• _EXCERPTED TEXT_:
*****
E2E Testing Tips: Lessons from Testing with Riddle
Practical tips learned from extensive browser automation—including using Riddle to test Riddle itself.
We recently ran a comprehensive test suite against our own playground UI—using Riddle to test Riddle. Along the way, we learned (and re-learned) several lessons about effective browser automation.
Here are the practical tips that will save you time and money.
1. Know When to Use Sync vs Async
Riddle offers two modes, and choosing correctly matters:
Sync Mode
- 28-second hard limit—your workflow must complete within this window
- Returns results directly in the response
- Great for quick screenshots and simple workflows
- Use
include: ['screenshots']to get JSON with all screenshots
// Sync mode - results come back directly
const response = await fetch("https://api.riddledc.com/v1/run", {
method: "POST",
headers: {
"Authorization": "Bearer " + token,
"Content-Type": "application/json"
},
body: JSON.stringify({
steps: [
{ goto: "https://example.com" },
{ screenshot: "homepage" }
],
sync: true,
timeout_sec: 28,
include: ["screenshots"] // Important! Gets JSON with all screenshots
})
});
const data = await response.json();
// data.screenshots = [{ name: "homepage.png", data: "base64..." }]Async Mode
- No time limit (up to 30 minutes)
*****
• _RECORDED DATA_:
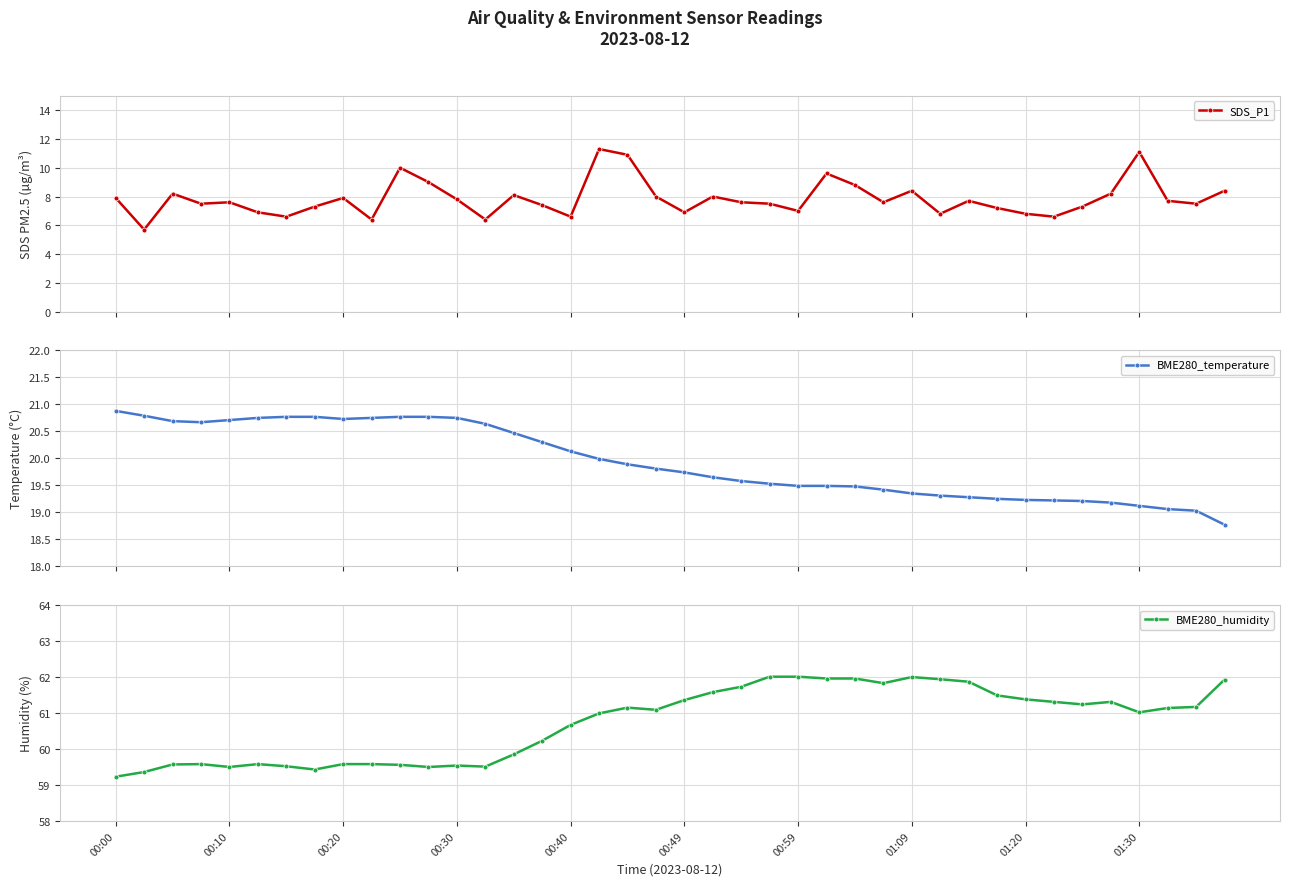

What is the value of the SDS_P1 point at the 39th from the left?

7.5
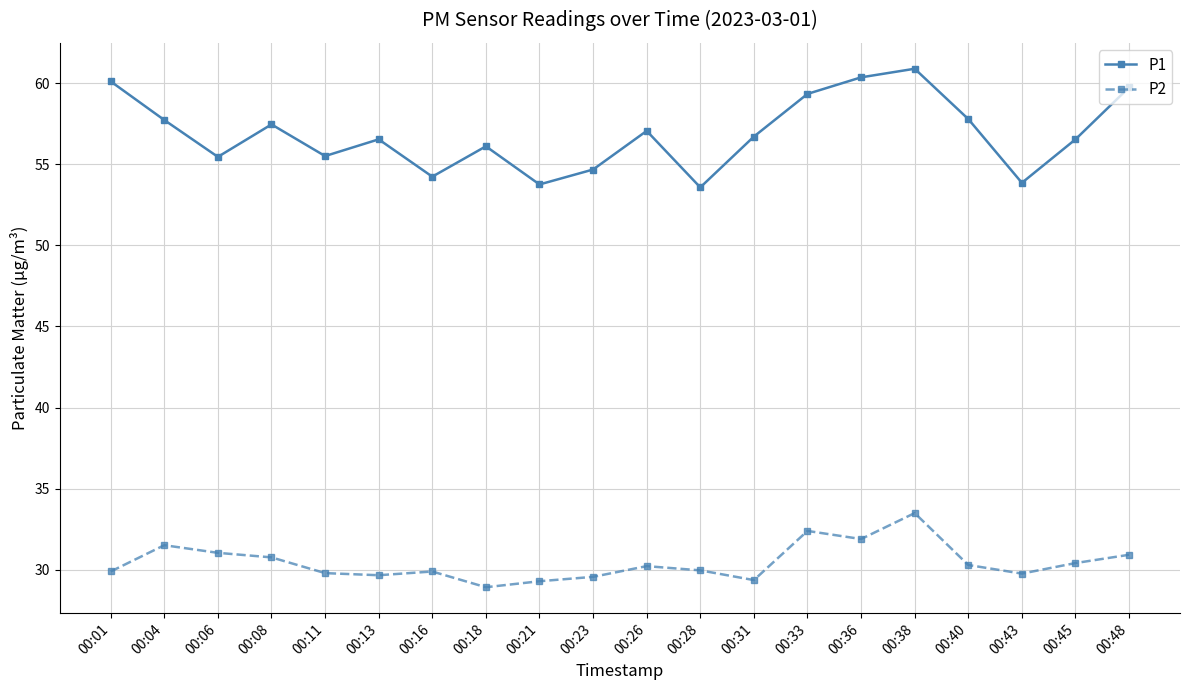

Rank the series by their average value, from lowest to highest.

P2, P1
*****
• _QUESTIONS_:
(A) For each statement, decide whether the Riddle testing tips support it. Answer yes or no, and quote the words from the Riddle testing tips that settle it. (i) Sync mode has a 28-second hard limit. (ii) Sync mode delivers its results through a separate download rather than in the response. (iii) Async mode can run for up to 60 minutes.
(B) Extend the Riddle testing tips, picking up right after their last line.
The data have nothing to do with the Riddle testing tips.

• _RESPONSES BY TASK_:
(A)
(i) Yes: "28-second hard limit—your workflow must complete within this window"
(ii) No: "Returns results directly in the response"
(iii) No: "No time limit (up to 30 minutes)"

(B)
- Returns a job ID immediately, poll for results
- Required for complex, multi-page workflows
- Better for production pipelines
// Async mode - poll for results
const submitResponse = await fetch("https://api.riddledc.com/v1/run", {
method: "POST",
headers: { "Authorization": "Bearer " + token, "Content-Type": "application/json" },
body: JSON.stringify({
steps: [...],
sync: false, // Async mode
timeout_sec: 120
})
});
const { job_id } = await submitResponse.json();
// Poll for completion
const artifacts = await pollForArtifacts(job_id);Rule of thumb: Use sync for anything under 20 seconds, async for everything else.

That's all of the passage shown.